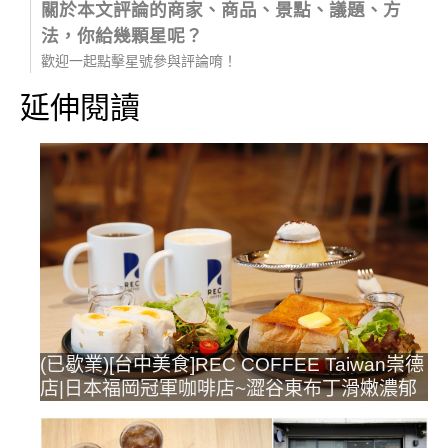
關於本文評論的商家、商品、景點、議題、方
法，你給幾顆星呢？
歡迎一起點擊星號參與評論唷！
延伸閱讀
(已歇業)[台中美食]REC COFFEE Taiwan崇德
店|日本福岡冠軍咖啡店~澀谷東布丁滑嫩濃郁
○ ○ ○ ○ ○ ○ ○
**Prompt**
Without altering a word, return all of the records above and leave out their pictures.

**Completed exercise**
關於本文評論的商家、商品、景點、議題、方
法，你給幾顆星呢？
歡迎一起點擊星號參與評論唷！
延伸閱讀
(已歇業)[台中美食]REC COFFEE Taiwan崇德
店|日本福岡冠軍咖啡店~澀谷東布丁滑嫩濃郁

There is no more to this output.